COVID-19: Standstill in climate rescue?

14. April 2020 | Reading Time: 2 Min

The UN climate chief Patricia Espinosa warns that international efforts to combat the COVID-19 pandemic will intensify the climate crisis. The reason is that the international focus for weeks has been on the containment of COVID-19. It is still a while before the pandemic is overcome. In the meantime, the climate crisis is taking a back seat. Long-term global warming is “the greatest threat to humanity”.

The Secretary General of the UN Framework Convention on Climate Change appeals to continue efforts to achieve the climate targets as agreed: „Corona shows how much a global crisis can affect us as a global community. But we also get an idea of ​​what climate change could destroy as a global crisis in the coming decades. That should shake us up.“

Continue climate protection work

COVID-19 is turning the world upside down: the UN climate conference in Glasgow, Scotland, planned for November, has already been postponed to 2021. This shift is inevitable, no question. Nevertheless, the climate threat posed by COVID-19 cannot simply be pushed aside. The climate crisis, like the corona crisis, stands for itself and these two must not be brought into conflict with one another.

Will Corona also represent the turning point in climate policy?

The year 2020 should have been a very decisive one in the history of climate protection: Greta Thunberg and the climate crisis are in the headlines almost every day, the new regulations of the world climate treaty apply and the willingness of the states to get active in the climate crisis is visible.

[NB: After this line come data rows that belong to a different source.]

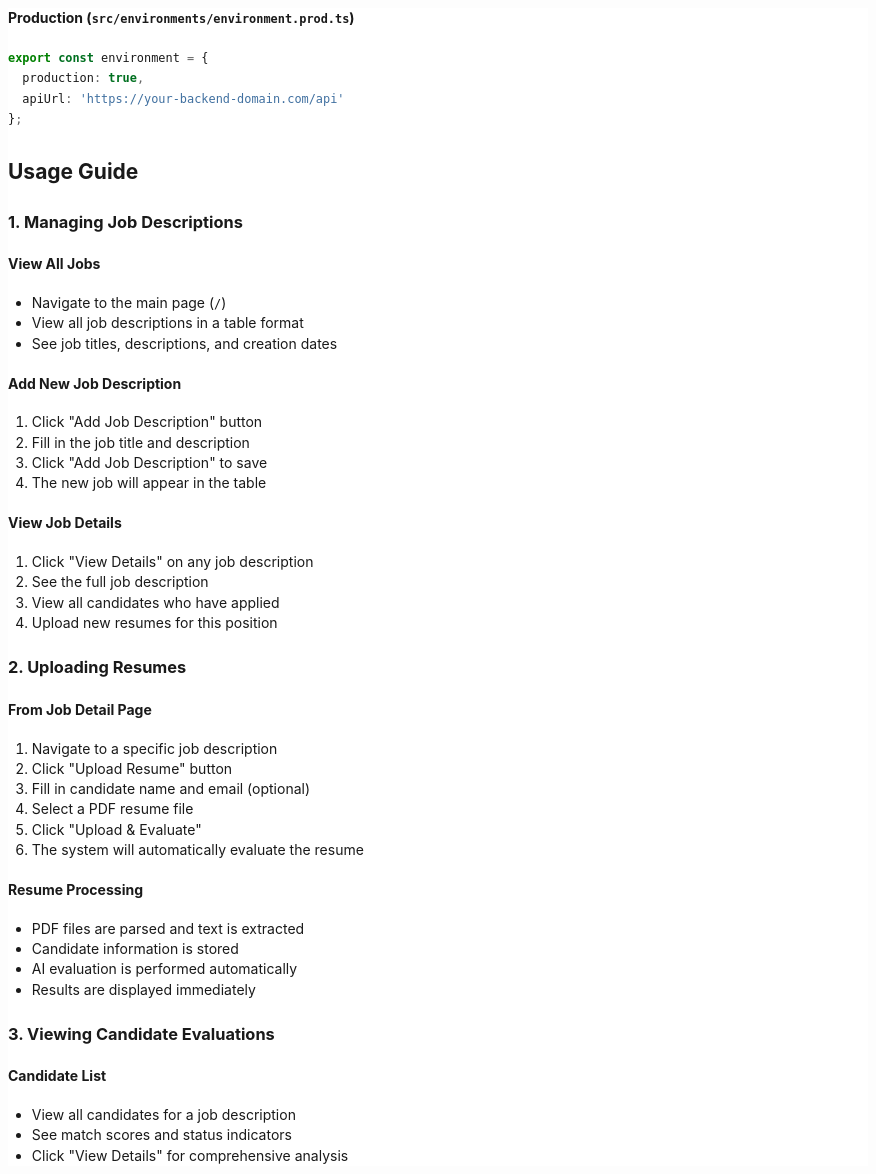 #### Production (`src/environments/environment.prod.ts`)
```typescript
export const environment = {
  production: true,
  apiUrl: 'https://your-backend-domain.com/api'
};
```

## Usage Guide

### 1. Managing Job Descriptions

#### View All Jobs
- Navigate to the main page (`/`)
- View all job descriptions in a table format
- See job titles, descriptions, and creation dates

#### Add New Job Description
1. Click "Add Job Description" button
2. Fill in the job title and description
3. Click "Add Job Description" to save
4. The new job will appear in the table

#### View Job Details
1. Click "View Details" on any job description
2. See the full job description
3. View all candidates who have applied
4. Upload new resumes for this position

### 2. Uploading Resumes

#### From Job Detail Page
1. Navigate to a specific job description
2. Click "Upload Resume" button
3. Fill in candidate name and email (optional)
4. Select a PDF resume file
5. Click "Upload & Evaluate"
6. The system will automatically evaluate the resume

#### Resume Processing
- PDF files are parsed and text is extracted
- Candidate information is stored
- AI evaluation is performed automatically
- Results are displayed immediately

### 3. Viewing Candidate Evaluations

#### Candidate List
- View all candidates for a job description
- See match scores and status indicators
- Click "View Details" for comprehensive analysis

195 countries have committed to massive CO2 emissions reductions in their climate plans. Not only that, the goals already set should be increased. Then COVID-19 came and suddenly everything is different. This is precisely why the states are reminded that the clock is still ticking. The climate plans are currently not sufficient to stop global warming. The more time that things go by, the more the consequences will hit us.

Sustainability as an economic turbo after the crisis

To ensure that 2020 is not a lost year in climate policy, the spirit of #FridaysforFuture should flare up again after the humanitarian, medical and, above all, economic stabilization. Another argument for a massive comeback of climate protection in the next few weeks is the fact that climate protection and investments in green technologies can help many countries in the longer term to boost the economy again.

We should see the crisis as an opportunity to finally rethink and move towards sustainability.

Excursus: About the UN climate conference

For 25 years, diplomats with a climate focus have been meeting in a different country each year and negotiating measures to stop global climate change. If agreements are made, they bear the name of the city in which the conference took place. We are all aware of the Kyoto Agreement (1997) and Paris Agreement (2015). These two agreements are milestones in international climate policy.